Helander ist evangelischer Pfarrer an der Georgenkirche in Rerik. Im Ersten Weltkrieg wurde ihm nach einer Kriegsverletzung ein Bein amputiert. Helanders besonderer Sorge gilt dem „Lesenden Klosterschüler“, den „die Anderen“ als Beispiel „entarteter Kunst“ aus der Kirche entfernen wollen. Er möchte die Plastik, die er nicht so sehr als Kunstwerk, sondern als „Gebrauchtgegenstand“ und größtes „Heiligtum seiner Kirche“ betrachtet, retten. Da er in Rerik niemandem vertraut, muss er auf die Hilfe von Gregor und Knudsen hoffen.

Die zentrale Rolle im Roman spielt die Holzskulptur „der lesende Klosterschüler“. Sie wurde 1930 vom Künstler und Schriftsteller Ernst Barlach erschaffen.

Die Nazis zensierten während ihrer Diktatur diverse Kunst und Literatur. Ab 1936 war für Expressionisten keine freie künstlerische Betätigung mehr möglich. Viele Kunst- und literarische Werke wurden konfisziert und sogar vernichtet.

Es wurde vor allem folgende Kunst konfisziert:

  • Werke, die nicht der Ideologie der Nazis entsprach, deren Handlungen infrage stellte
  • Werke, die zum Nachdenken anregte.
  • Skulpturen, die nicht originalgetreu waren, sogenannte entartete Kunst
  • und natürlich jüdische Kunst und Literatur

Die Skulptur des lesenden Klosterschülers ist gerade deswegen gefährlich, weil sie eben zum Nachdenken anregt. Eine Passage aus dem Buch verdeutlicht dies. Sie soll aufzeigen, was den lesenden Klosterschüler für Pfarrer Helander so wichtig und für die Nazis so gefährlich macht. Sie schildert, wie fasziniert Gregor, beim Treffen mit Knudsen, in der Kirche zum ersten Mal die Figur studiert.

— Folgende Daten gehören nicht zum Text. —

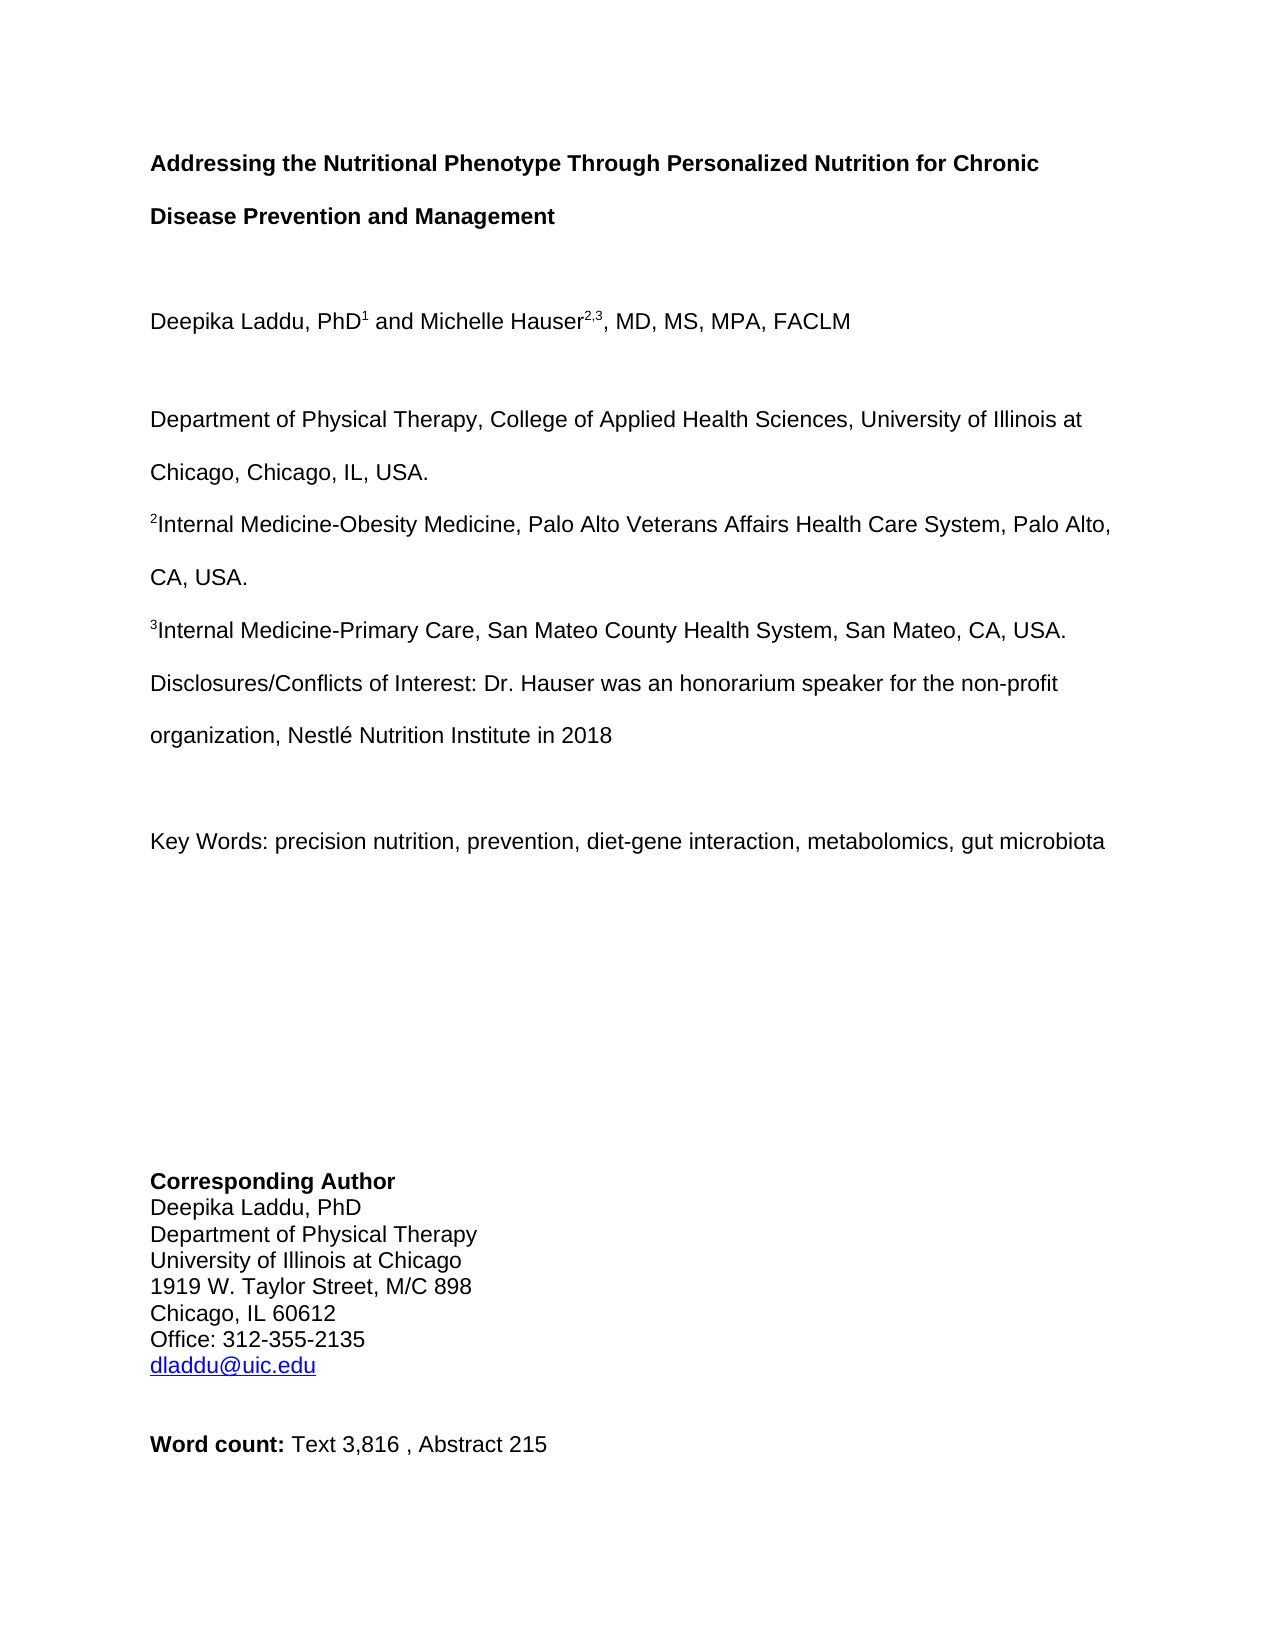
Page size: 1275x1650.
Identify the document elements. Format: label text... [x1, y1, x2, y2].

Er las aufmerksam. Er las genau. Er las sogar in höchster Konzentration. Aber er las kritisch. Er sah aus, als wisse er jeden Moment, was er da lese. Seine Arme hingen herab, aber sie schienen bereit, jeden Augenblick einen Finger auf den Text zu führen, der zeigen würde: das ist nicht wahr. Das glaube ich nicht. Er ist anders, dachte Gregor, er ist ganz anders. Er sieht aus wie einer der jederzeit das Buch zuklappen kann und aufstehen, um etwas ganz anders zu tun (...)

Gregor vergleicht darin die kritische Art des Klosterschülers mit seiner Haltung gegenüber dem kommunistischen Gedankengut. Er erkennt, wie unkritisch sie damals an der Lenin-Akademie die Texte in sich hineingelesen haben. Dies gibt ihm den endgültigen Ausschlag, die KPD zu verlassen. Er will wieder selbstständig denken und handeln. „Einer, der so las wie der da, war eine Gefahr“. Der lesende Klosterschüler verkörpert somit die individuelle, kritische geistige Freiheit, die einen Widerstand gegen jede Art der Gewaltherrschaft bietet.